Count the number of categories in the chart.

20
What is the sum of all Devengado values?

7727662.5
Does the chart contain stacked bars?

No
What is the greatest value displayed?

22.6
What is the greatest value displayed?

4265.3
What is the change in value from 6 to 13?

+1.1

***

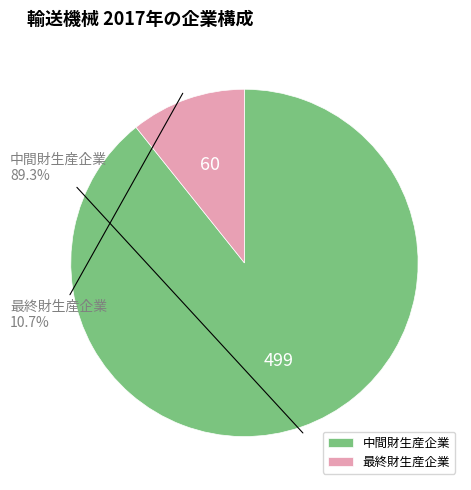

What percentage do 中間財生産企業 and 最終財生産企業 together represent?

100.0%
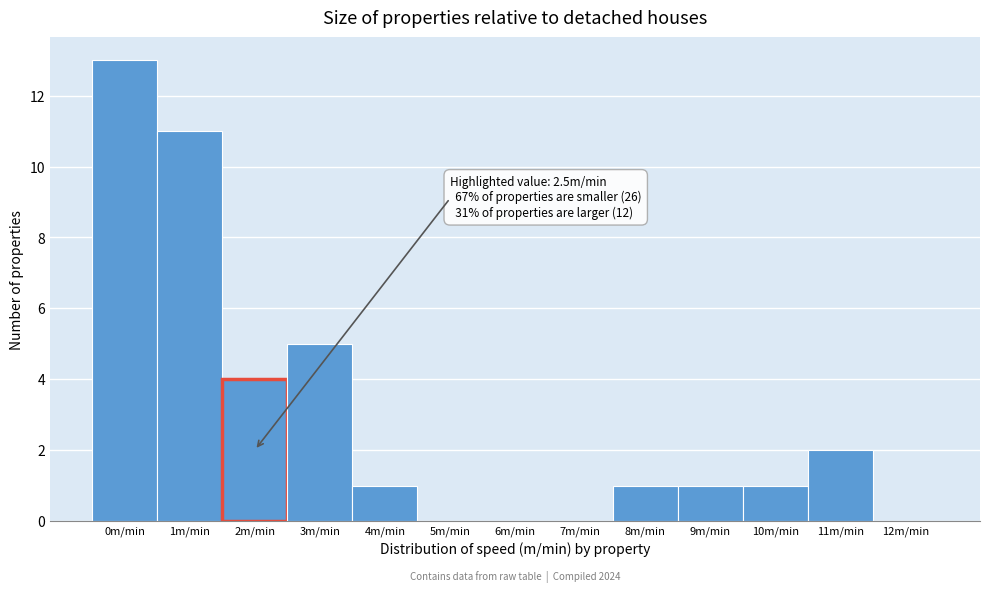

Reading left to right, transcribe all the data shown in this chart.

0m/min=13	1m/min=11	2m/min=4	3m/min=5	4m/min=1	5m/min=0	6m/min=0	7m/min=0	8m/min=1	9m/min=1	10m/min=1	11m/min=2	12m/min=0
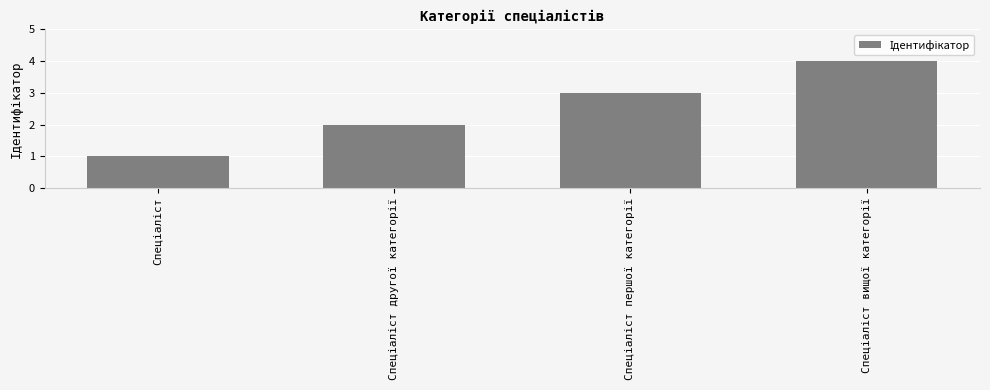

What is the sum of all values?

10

***

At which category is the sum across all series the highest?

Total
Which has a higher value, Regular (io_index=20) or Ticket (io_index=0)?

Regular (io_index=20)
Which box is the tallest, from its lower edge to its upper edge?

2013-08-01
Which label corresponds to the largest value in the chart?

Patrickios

***

- **To-do item**: Rewrite the lines of the listing from the one containing "Count the number of categories in the chart." through the one containing "What is the change in value from 6 to 13?", inclusive, replacing "greatest" with "largest" and leaving everything else the same.

- **Answer to the exercise**:
Count the number of categories in the chart.

20
What is the sum of all Devengado values?

7727662.5
Does the chart contain stacked bars?

No
What is the largest value displayed?

22.6
What is the largest value displayed?

4265.3
What is the change in value from 6 to 13?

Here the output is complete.